Kumar described Aura as "a friend who you might brainstorm with, even on crazy ideas." Leo is "a friend who can help you convert that idea into a manufacturable design grounded in reality." Marie is "a scientist with a high IQ." The names Leo and Marie were inspired by Leonardo da Vinci and Marie Curie, respectively. Aura is a name chosen for itself by the AI system, revealed Kumar. (For more on the three companions, listen to the podcast here.)
Kumar conducted a live demonstration of Leo, "against the advice of the marketing department," he said. In the demonstration, using natural language prompts to Leo, he was able to extract a 2D profile out of a PDF document and convert it into a 3D model. Kumar also demonstrated the use of a surrogate model to conduct basic analysis on the AI-generated 3D part, assisted by Leo.
"SOLIDWORKS remains at the core. It's practical, accessible, loved by millions. SOLIDWORKS is also expanding, with simulation, cloud, and analytics, and now, with virtual companions and generative experiences. More importantly, it's expanding without losing its soul--same practicality, same discipline, but with more power," said Pascal Daloz, CEO of Dassault Systemes.
This year, the conference offered 355 breakout sessions. More than 20 of than focused on AI deployment in the Dassault Systemes portfolio.
On day two, Tuesday February 3, NVIDIA CEO Jensen Huang joined Daloz on stage to announce a new partnership. "Because AI is going to become a foundational technology, it's going to become an infrastructure, just like water, electricity, and the internet," said Huang. "CATIA, SIMULIA, DELMIA, BIOVIA ... all these VIAs are going to be built on top of NVIDIA."
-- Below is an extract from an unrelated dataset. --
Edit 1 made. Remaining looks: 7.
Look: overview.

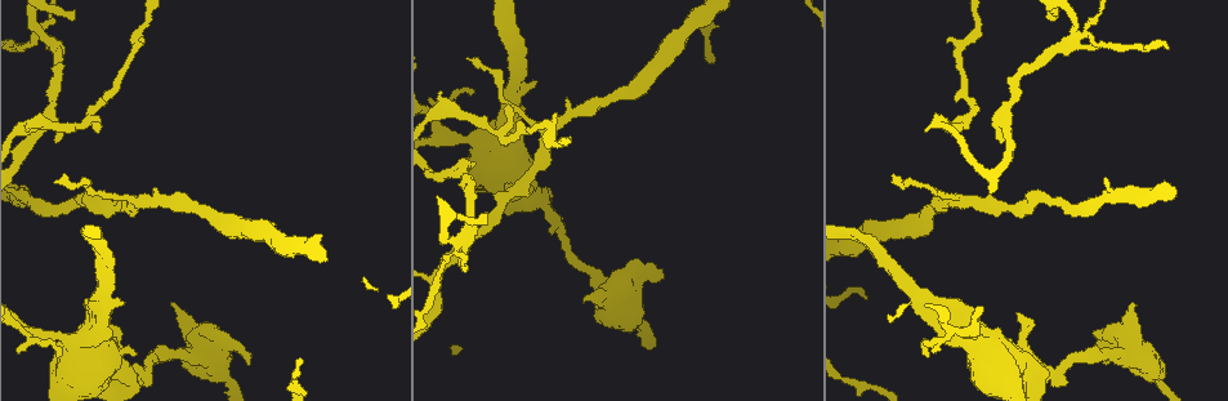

According to the press release from NVIDIA, "Combining Dassault Systèmes’ Virtual Twin technologies with NVIDIA AI infrastructure, open models and accelerated software libraries will establish science-validated Industry World Models, and new ways of working through skilled virtual companions on the agentic 3DEXPERIENCE platform, that empower professionals with new expertise ... NVIDIA is adopting Dassault Systèmes model-based systems engineering (MBSE) to design AI factories, starting with the NVIDIA Rubin platform and integrating into the NVIDIA Omnivers DSX Blueprint for large-scale AI factory deployment." (More on the Dassault Systemes-NVIDIA partnership.)
Huang believes that everything, from a pair of tennis shoes to cars and the robots and factory that build cars, will be software-defined. That aligns with Dassault Systemes's vision. Daloz described the current era as "the generative economy, the world where the virtual is driving the physical, where intellectural property is the true currency."
Huang said, "The type of things you will be building in the future will be impossible without accelerated computing, real-time simulation, and AI ... AI has human in the loop, and that's important. But you will now have AI in the loop, in your [virtual] companions. That AI remembers your preferences, how you like to do things, and it codifies your skills, habits, and domain expertise."
"AI is here for you, not to replace you but to amplify what you do," assured Daloz.